In the following season, Paul once again led the club in retaining the two most prestigious titles: TT Pro League and CFU Club Championship. This proved especially difficult as Paul and his teammates faced off against a hostile Don Bosco of Haiti which was playing at home in the CFU Club Championship semi-final. The score was locked at 1–1 at the end of added extra time in heavy rain but Central F.C. pulled off a 2-4 penalty shootout victory with Paul scoring the winning penalty. This win secured a repeat of the 2015 final versus W Connection which the "Sharks" ran out comfortable 3–0 winners. Paul was also named the 2016 CFU Club Championship MVP.

In a tumultuous 2016–17, Paul was yet again a mainstay at the heart of the "Sharks" midfield as they made history but claiming a hat trick of TT Pro League titles.

He then decided to seek a new challenge at North East Stars F.C. for a brief spell before signing for Pasaquina.

==International career==

Leston Paul was born and grew up in Mayaro, Trinidad but attended and represented St. Mary's College (Port of Spain) with distinction. He captained St. Mary's College to the North Zone Intercol title in 2007.
In that same year, he led the Trinidad and Tobago National U17 team to the 2007 FIFA U17 World Cup in Korea and played in all 3 matches in a group featuring Germany, Ghana and Colombia. In 2008, he was selected by none other than John Barnes as one of eight Caribbean players to earn a 1-week training stint at Sunderland's Stadium of Light as part of Digicel's Kick Start Clinic. In 2009, the combative midfielder led the Trinidad and Tobago U20 team to the 2009 FIFA U20 World Cup in Egypt where the team was eventually eliminated from Group A featuring the likes of Paraguay, Italy and hosts Egypt.

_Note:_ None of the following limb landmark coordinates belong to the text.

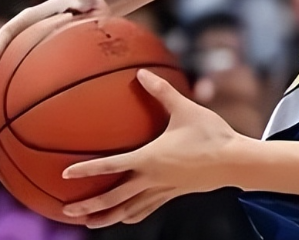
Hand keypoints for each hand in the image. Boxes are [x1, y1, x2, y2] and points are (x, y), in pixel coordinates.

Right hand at [0, 0, 107, 100]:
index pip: (7, 31)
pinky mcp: (23, 54)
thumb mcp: (85, 2)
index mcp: (29, 18)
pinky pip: (8, 73)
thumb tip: (83, 3)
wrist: (84, 6)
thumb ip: (82, 2)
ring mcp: (19, 43)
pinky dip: (1, 90)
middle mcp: (19, 30)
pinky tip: (1, 112)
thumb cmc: (85, 5)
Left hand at [61, 68, 238, 227]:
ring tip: (89, 224)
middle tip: (67, 212)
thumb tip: (141, 73)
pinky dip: (132, 215)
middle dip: (89, 207)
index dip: (87, 170)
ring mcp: (162, 189)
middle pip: (114, 198)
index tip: (66, 174)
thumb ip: (162, 91)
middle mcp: (151, 178)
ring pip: (128, 210)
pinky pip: (147, 208)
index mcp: (150, 158)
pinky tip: (126, 218)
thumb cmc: (210, 133)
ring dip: (107, 218)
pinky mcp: (173, 193)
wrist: (233, 161)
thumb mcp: (186, 108)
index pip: (111, 166)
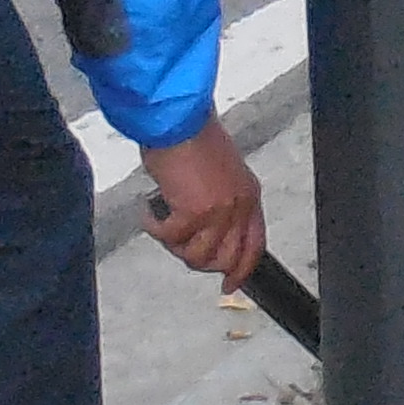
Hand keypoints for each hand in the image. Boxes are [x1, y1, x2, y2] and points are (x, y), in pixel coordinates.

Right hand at [139, 124, 264, 287]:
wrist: (178, 120)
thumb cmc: (192, 137)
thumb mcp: (219, 171)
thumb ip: (219, 200)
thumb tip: (204, 227)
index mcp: (249, 195)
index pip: (255, 244)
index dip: (242, 270)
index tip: (229, 285)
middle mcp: (238, 207)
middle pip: (225, 258)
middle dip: (199, 261)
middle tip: (178, 247)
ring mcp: (218, 212)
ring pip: (197, 256)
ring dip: (174, 246)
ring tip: (162, 225)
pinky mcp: (193, 213)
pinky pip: (170, 239)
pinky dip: (155, 229)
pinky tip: (149, 212)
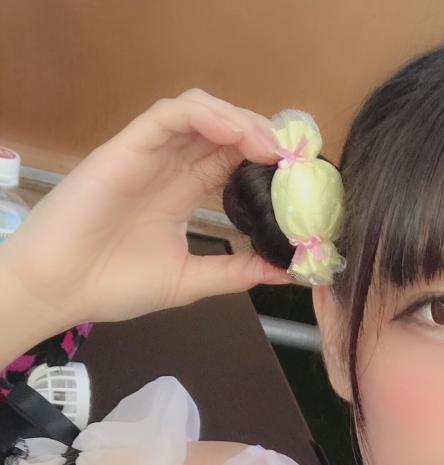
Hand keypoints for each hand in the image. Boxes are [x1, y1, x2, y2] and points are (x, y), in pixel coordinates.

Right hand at [1, 88, 292, 329]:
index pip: (231, 160)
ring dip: (239, 120)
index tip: (300, 176)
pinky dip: (204, 115)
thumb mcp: (191, 281)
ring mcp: (148, 154)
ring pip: (200, 113)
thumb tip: (285, 271)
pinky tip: (232, 132)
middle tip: (293, 157)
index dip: (266, 160)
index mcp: (181, 193)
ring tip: (267, 145)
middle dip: (261, 136)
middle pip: (222, 131)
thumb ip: (236, 272)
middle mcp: (168, 167)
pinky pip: (168, 115)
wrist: (61, 289)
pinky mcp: (127, 147)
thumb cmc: (113, 285)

Paul's performances earned him a 4-year scholarship at the University of South Florida (USF) where he excelled and was selected on the Rookie Team of the Year in 2010 and the Big East Third Teams of the Year from 2010 to 2012. Upon graduating from USF in 2012, he returned home to Trinidad and represented hometown club Guaya United F.C. (National Super League) briefly before permanently moving to Central F.C.
Paul was awarded his first Trinidad and Tobago Senior International cap by then head coach Stephen Hart in the 2014 Caribbean Cup qualification stage against the Dominican Republic in October 2014. He helped the team to a commanding 6–1 victory and then made appearances throughout the qualification stage. With Paul at the heart of the midfield, T&T overcame Curaçao and Cuba before being runners-up to Jamaica in the final. He then went on to make further appearances under coach Hart in friendly internationals against Jordan, Peru and Uruguay. He performed well in the contest against Uruguay in May 2016 where the South American giants won 3–1 with Edinson Cavani scoring a brace. His last Senior International Cap came in a 2–0 loss to USA on 8 June 2017 in CONCACAF fifth round (also known as the Hex) in 2018 FIFA World Cup qualifying.